[Items from a data source]
□ □ □ □ □ □ □

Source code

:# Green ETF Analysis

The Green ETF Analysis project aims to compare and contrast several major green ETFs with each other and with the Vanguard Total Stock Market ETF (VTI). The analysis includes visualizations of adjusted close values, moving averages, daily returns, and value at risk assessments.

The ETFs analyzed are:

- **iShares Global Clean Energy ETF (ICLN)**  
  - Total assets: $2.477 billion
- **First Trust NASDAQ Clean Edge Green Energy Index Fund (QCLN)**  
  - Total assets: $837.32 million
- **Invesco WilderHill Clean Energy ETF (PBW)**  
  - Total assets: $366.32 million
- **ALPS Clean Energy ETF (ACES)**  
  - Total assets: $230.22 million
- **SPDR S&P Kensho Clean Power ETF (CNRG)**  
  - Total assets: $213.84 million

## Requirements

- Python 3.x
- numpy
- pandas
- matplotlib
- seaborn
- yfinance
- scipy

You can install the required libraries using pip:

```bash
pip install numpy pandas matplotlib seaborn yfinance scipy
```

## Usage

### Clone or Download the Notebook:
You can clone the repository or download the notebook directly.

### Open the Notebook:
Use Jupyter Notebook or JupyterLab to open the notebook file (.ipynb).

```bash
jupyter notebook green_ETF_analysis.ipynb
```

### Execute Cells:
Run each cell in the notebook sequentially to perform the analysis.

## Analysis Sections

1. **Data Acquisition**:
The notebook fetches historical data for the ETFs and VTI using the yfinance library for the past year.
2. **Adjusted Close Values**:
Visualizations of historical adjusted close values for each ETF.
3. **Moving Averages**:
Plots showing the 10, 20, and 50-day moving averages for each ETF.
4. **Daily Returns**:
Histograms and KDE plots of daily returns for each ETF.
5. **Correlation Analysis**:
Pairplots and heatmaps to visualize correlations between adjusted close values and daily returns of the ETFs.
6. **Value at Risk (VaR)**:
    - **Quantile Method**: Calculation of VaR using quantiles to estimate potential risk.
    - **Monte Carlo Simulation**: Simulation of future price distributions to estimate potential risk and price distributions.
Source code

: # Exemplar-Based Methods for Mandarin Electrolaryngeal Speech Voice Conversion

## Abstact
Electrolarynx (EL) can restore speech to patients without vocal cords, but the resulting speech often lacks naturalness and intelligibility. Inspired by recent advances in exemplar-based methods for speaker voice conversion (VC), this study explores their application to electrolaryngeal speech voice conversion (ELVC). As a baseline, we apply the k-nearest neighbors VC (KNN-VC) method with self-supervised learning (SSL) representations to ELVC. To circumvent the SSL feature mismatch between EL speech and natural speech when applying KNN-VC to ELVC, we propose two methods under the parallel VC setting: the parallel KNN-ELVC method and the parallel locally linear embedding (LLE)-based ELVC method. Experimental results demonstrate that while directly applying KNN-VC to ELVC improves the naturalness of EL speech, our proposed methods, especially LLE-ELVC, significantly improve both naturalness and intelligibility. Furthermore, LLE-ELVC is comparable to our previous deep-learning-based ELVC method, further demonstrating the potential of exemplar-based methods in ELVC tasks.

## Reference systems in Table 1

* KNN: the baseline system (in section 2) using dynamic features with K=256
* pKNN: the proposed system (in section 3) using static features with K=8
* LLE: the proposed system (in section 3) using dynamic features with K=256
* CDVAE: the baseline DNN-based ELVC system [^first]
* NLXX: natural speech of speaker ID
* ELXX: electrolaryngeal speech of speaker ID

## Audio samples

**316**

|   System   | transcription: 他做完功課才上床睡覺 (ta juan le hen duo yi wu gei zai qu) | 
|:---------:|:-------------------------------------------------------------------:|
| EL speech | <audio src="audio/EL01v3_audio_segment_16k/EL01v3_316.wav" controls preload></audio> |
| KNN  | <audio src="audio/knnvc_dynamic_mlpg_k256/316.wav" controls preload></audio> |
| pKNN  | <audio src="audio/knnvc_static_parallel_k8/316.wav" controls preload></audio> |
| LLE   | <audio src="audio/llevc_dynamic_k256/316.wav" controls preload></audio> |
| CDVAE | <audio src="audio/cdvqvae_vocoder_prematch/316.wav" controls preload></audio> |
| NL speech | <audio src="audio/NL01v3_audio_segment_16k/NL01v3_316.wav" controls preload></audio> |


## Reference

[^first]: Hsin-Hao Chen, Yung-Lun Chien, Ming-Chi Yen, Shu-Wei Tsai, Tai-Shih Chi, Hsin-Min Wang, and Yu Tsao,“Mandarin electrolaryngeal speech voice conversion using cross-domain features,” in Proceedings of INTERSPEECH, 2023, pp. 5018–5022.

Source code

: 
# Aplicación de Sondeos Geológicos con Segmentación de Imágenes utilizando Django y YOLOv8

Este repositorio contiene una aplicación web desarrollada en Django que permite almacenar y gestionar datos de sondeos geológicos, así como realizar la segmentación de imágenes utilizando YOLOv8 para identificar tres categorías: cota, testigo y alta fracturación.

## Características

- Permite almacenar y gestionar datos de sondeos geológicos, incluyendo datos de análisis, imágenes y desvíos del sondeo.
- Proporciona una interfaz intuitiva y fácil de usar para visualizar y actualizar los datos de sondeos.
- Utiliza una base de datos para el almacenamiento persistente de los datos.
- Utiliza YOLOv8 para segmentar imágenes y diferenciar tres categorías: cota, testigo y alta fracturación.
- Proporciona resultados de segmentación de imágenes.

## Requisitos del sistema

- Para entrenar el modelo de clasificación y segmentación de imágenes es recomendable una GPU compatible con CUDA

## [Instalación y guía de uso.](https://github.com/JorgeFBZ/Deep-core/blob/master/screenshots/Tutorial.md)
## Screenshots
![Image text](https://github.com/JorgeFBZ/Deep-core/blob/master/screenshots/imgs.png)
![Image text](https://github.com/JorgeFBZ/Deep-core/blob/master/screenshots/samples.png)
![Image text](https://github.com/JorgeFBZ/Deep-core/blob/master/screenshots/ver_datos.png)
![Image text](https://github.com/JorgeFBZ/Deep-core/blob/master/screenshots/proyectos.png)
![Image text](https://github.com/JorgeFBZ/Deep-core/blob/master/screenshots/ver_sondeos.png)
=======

□ □ □ □ □ □ □

## [What this task involves]
All lines above with the word "core" need to be reported.

## [Task answer]
## [Instalación y guía de uso.](https://github.com/JorgeFBZ/Deep-core/blob/master/screenshots/Tutorial.md)
![Image text](https://github.com/JorgeFBZ/Deep-core/blob/master/screenshots/imgs.png)
![Image text](https://github.com/JorgeFBZ/Deep-core/blob/master/screenshots/samples.png)
![Image text](https://github.com/JorgeFBZ/Deep-core/blob/master/screenshots/ver_datos.png)
![Image text](https://github.com/JorgeFBZ/Deep-core/blob/master/screenshots/proyectos.png)
![Image text](https://github.com/JorgeFBZ/Deep-core/blob/master/screenshots/ver_sondeos.png)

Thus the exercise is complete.